__Challenges__
1 - Set down word for word the portion of the forum thread on salvaging rice krispie treats starting at "## thedessertdiva" and ending at "on another dessert.".
2 - From the records, extract the lines starting at the line containing "class: Magnoliopsida" and ending at the final line of the records, both ends included. Omit the pictures.

--- start Provided passage ---

# Salvaging rice krispie treats



## thedessertdiva

I have a few batches of "Gourmet" krispie cereal treats that were left unwrapped and are now as hard as concrete.
What would be a good alternative to throwing these out?
THANKS!


----------



## chefedb

grind them up and use for sprinkles on another dessert.


----------



## chocdoc

Or grind them up and add them to tempered chocolate.


----------



## charron

My mother discovered, oddly enough, that if you put sweet baked treats in a ziplock with a piece of bread it'll soften them back up from rock hard.  Just like brown sugar.  She did it with some oatmeal brownies, sugar cookies, and gingerbread cookies with great success.


----------



## cabotvt

Isn't bread grand not only can you save treats is spends good to


----------



## homemadecook

Charron said:


> My mother discovered, oddly enough, that if you put sweet baked treats in a ziplock with a piece of bread it'll soften them back up from rock hard. Just like brown sugar. She did it with some oatmeal brownies, sugar cookies, and gingerbread cookies with great success.


We also do this at home. Sometimes we mix together it with dough, and it come really good. We called it pudding.


----------



## stacien

It's funny Charron mentioned that. My grandma taught me that trick with cookies. It does work.


----------

--- end Provided passage ---
--- start Data extract ---

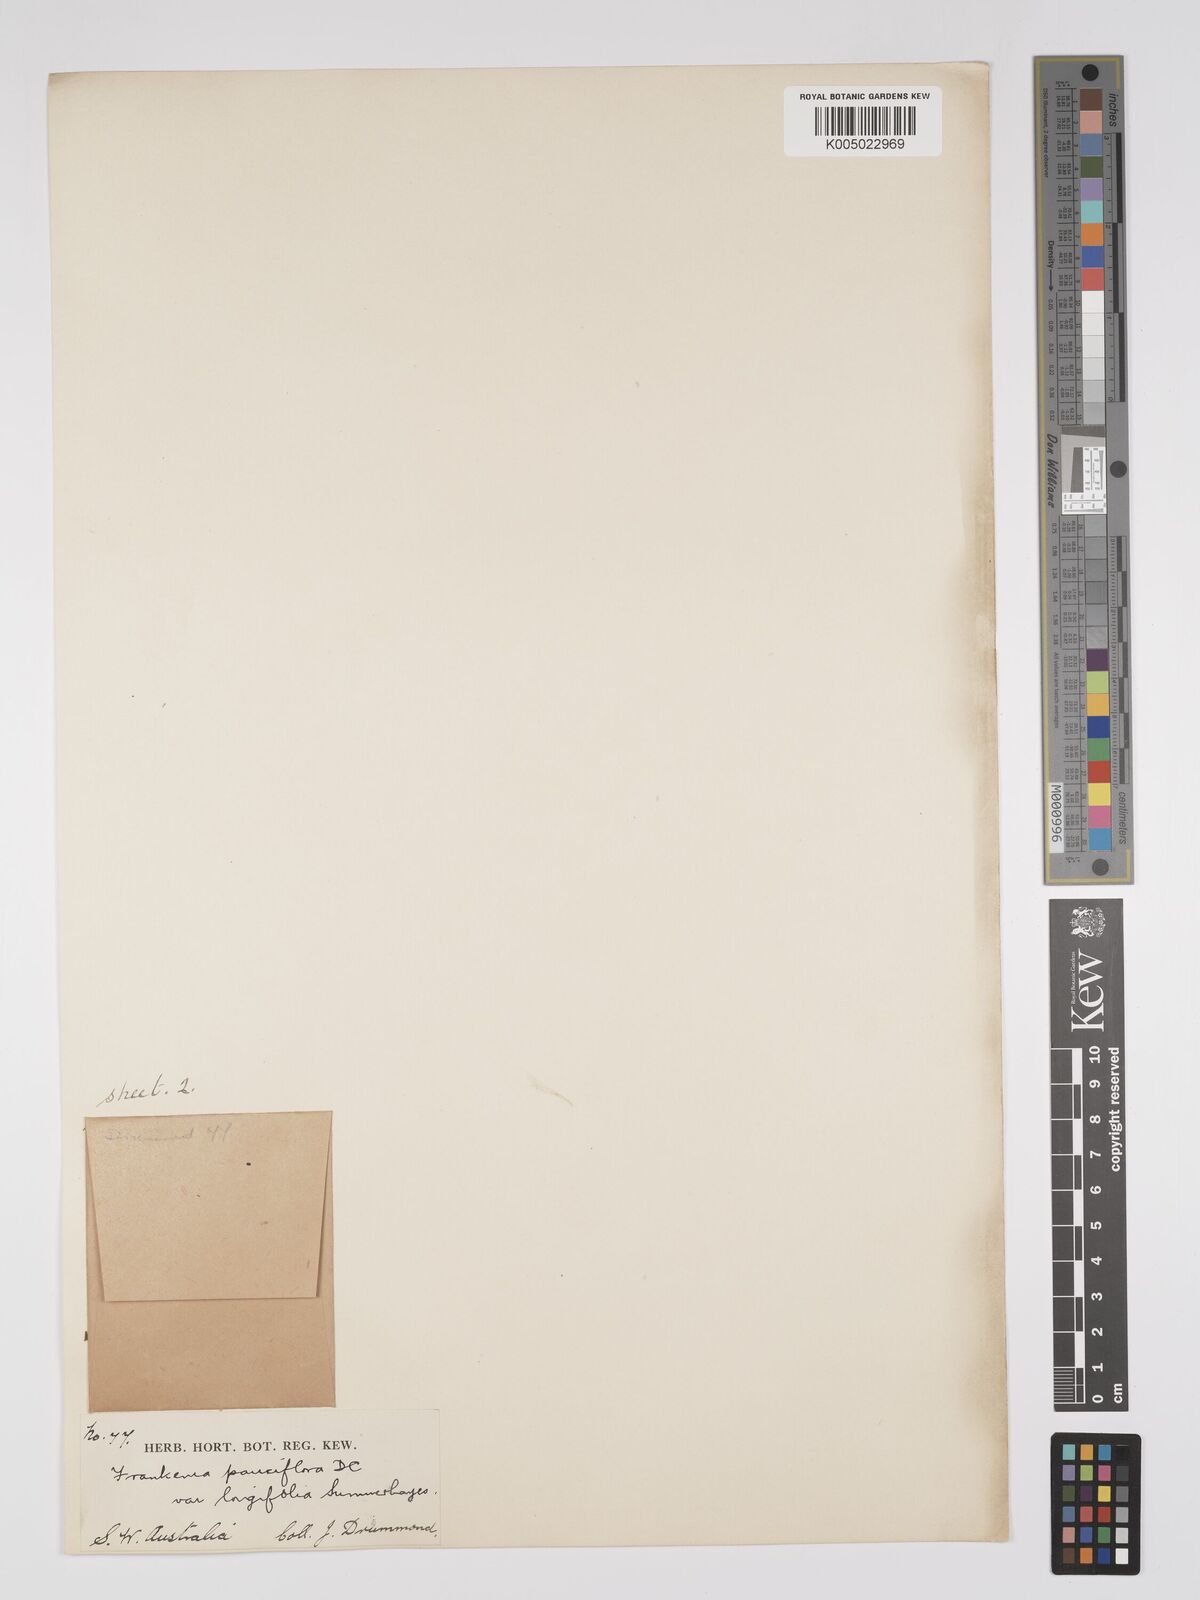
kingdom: Plantae
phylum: Tracheophyta
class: Magnoliopsida
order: Caryophyllales
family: Frankeniaceae
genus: Frankenia
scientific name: Frankenia pauciflora
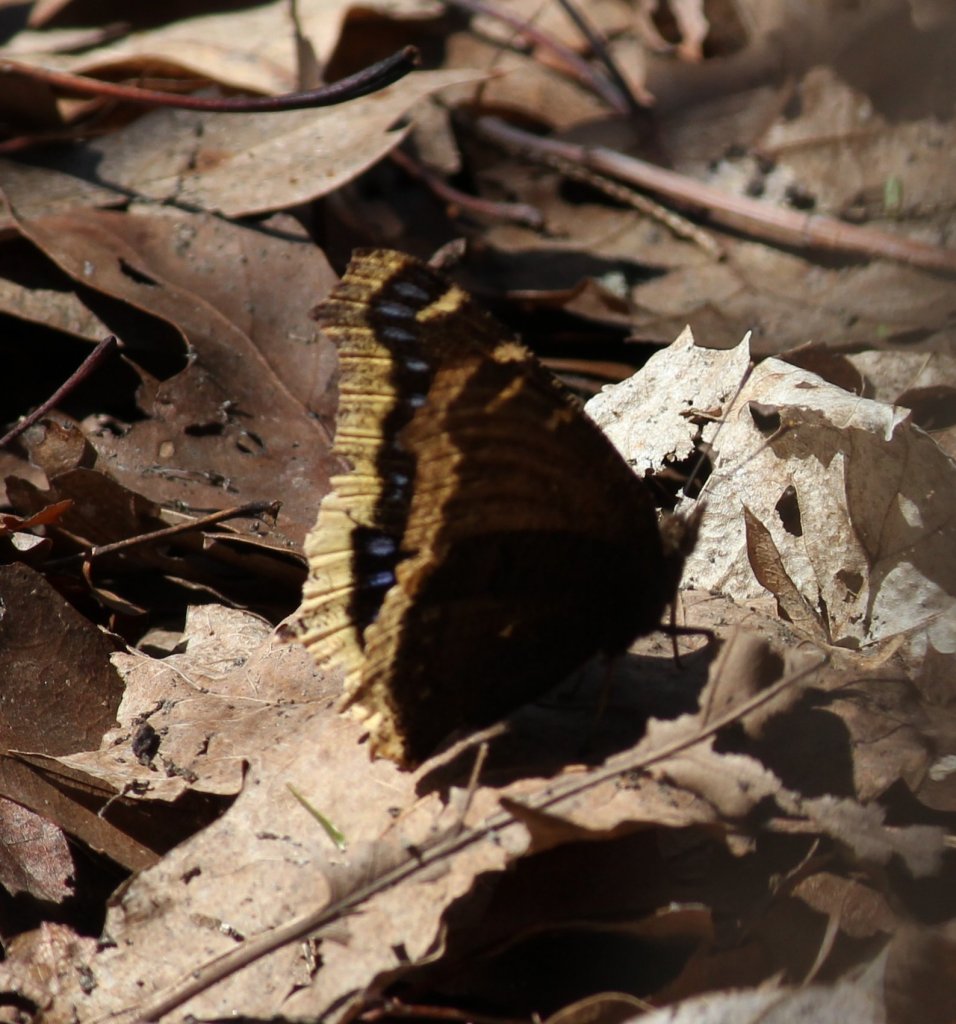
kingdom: Animalia
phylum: Arthropoda
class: Insecta
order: Lepidoptera
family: Nymphalidae
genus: Nymphalis
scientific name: Nymphalis antiopa
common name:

--- end Data extract ---

__Exercise solutions__
1 -
## thedessertdiva

I have a few batches of "Gourmet" krispie cereal treats that were left unwrapped and are now as hard as concrete.
What would be a good alternative to throwing these out?
THANKS!


----------



## chefedb

grind them up and use for sprinkles on another dessert.

2 -
class: Magnoliopsida
order: Caryophyllales
family: Frankeniaceae
genus: Frankenia
scientific name: Frankenia pauciflora
kingdom: Animalia
phylum: Arthropoda
class: Insecta
order: Lepidoptera
family: Nymphalidae
genus: Nymphalis
scientific name: Nymphalis antiopa
common name:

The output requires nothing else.